A small excerpt from the article:
Volunteers will be asked to download a program to their computers that runs when the machine is idle and reaches out to request data to contribute to research projects.

Organizers say the Grid can help unlock genetic codes that underlie diseases like AIDS (news - web sites) and HIV (news - web sites), Alzheimer's or cancer, improve forecasting of natural disasters and aid studies to protect the world's food and water supply.

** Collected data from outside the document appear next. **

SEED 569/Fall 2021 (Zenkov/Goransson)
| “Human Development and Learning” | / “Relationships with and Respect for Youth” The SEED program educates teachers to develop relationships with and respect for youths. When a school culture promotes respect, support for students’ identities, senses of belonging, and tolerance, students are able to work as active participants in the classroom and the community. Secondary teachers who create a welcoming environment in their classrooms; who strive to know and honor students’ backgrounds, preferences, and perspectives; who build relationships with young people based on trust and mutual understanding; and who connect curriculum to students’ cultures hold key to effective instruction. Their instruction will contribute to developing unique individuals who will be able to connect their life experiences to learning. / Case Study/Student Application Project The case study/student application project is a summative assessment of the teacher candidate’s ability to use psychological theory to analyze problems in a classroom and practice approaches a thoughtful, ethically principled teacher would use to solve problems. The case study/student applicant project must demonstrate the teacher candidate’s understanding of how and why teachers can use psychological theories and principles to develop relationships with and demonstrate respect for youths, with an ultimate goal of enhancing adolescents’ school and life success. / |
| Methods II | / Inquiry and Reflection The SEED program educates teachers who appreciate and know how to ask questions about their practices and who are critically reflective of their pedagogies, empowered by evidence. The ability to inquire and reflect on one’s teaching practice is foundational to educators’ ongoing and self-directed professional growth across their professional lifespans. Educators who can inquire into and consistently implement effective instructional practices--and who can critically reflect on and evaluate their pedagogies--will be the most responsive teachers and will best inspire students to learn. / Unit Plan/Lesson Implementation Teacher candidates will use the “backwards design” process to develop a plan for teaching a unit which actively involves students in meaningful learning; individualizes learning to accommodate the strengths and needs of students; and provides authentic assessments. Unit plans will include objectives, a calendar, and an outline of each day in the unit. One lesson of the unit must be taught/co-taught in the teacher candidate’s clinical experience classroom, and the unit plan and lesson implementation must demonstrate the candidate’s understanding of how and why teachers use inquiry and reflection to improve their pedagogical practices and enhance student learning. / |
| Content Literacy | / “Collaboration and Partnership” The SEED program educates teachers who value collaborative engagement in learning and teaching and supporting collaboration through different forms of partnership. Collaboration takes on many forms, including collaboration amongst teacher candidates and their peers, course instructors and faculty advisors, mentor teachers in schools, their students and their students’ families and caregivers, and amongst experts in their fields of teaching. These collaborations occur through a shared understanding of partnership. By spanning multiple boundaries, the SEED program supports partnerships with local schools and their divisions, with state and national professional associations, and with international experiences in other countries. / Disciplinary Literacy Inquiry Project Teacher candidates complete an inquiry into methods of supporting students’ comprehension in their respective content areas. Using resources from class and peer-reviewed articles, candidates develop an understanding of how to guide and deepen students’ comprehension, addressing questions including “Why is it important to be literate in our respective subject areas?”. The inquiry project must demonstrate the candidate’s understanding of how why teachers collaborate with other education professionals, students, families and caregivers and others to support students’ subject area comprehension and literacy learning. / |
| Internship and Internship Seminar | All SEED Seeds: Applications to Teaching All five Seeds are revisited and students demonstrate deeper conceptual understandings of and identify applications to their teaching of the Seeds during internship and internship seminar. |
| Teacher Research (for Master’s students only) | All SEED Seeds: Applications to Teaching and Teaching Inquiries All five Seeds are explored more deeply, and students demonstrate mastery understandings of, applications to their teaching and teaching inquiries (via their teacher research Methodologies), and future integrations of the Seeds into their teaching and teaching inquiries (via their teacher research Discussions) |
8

The massive volunteer project will be unveiled Tuesday by Sam Palmisano, CEO of International Business Machines Corp. (IBM), the world's largest computer company, along with United Nations (news - web sites) officials, researchers from the Mayo Clinic, Oxford University and South Africa, and others.


Keith234
(Storm Chaser)
Tue Nov 16 2004 07:52 PM
Re: short sight?

I actually had the idea before the Day after Tommorrow came out, I think of these things. The key word is age, and if the winters keep on getting proggresively cooler over the east for a long time period what do you call that? We don't even know the classification for what a ice-age would be...I'm not making wild speculation, I'm bringing forth possible explanations; don't take it the wrong way.

HanKFranK
(User)
Tue Nov 16 2004 11:13 PM
on ice ages

when the upper midwest is under hundreds of feet of glacial ice, we'll start talking ice age. we DO, that is DO KNOW.. what constitutes an ice age. one of most obvious symptoms is that you get lots of ice. glaciers grow, tundra expands southward, the mid latitudes get squeezed southward.. etc but hey, aren't glaciers receding everywhere in the northern hemisphere? yep. it's probably not the right analogy to be making.
winters were cooler in the '60s through the early '80s than they have been for the last couple of decades. that's overall.. an extremely cold month or two has generally been offset by warm periods in recent winters.
it's always a good idea not to sound like one of the articles that you might see on the AP wires about how some scientific study sees drastic climate change... really most any environmentally-related story in the media.. they tend to be overly dramatic and project horrible circumstances.. they ALWAYS harp on negative effects.
reality is never as simple. kinda like, since 1995 we've been marveling at how active hurricane seasons have been, and saying things like 'boy, at least they aren't making landfall...'
of course in 2004 we ran out of luck. overall conditions haven't been all that different when you get down to it, but shift that east coast trough position ten or fifteen degrees...
a'ite man, getting off the pulpit.. really this stuff belongs over in an 'other events' forum.. but it isn't september and nothing is active. really all of the site traffic is relegated to the main board right now.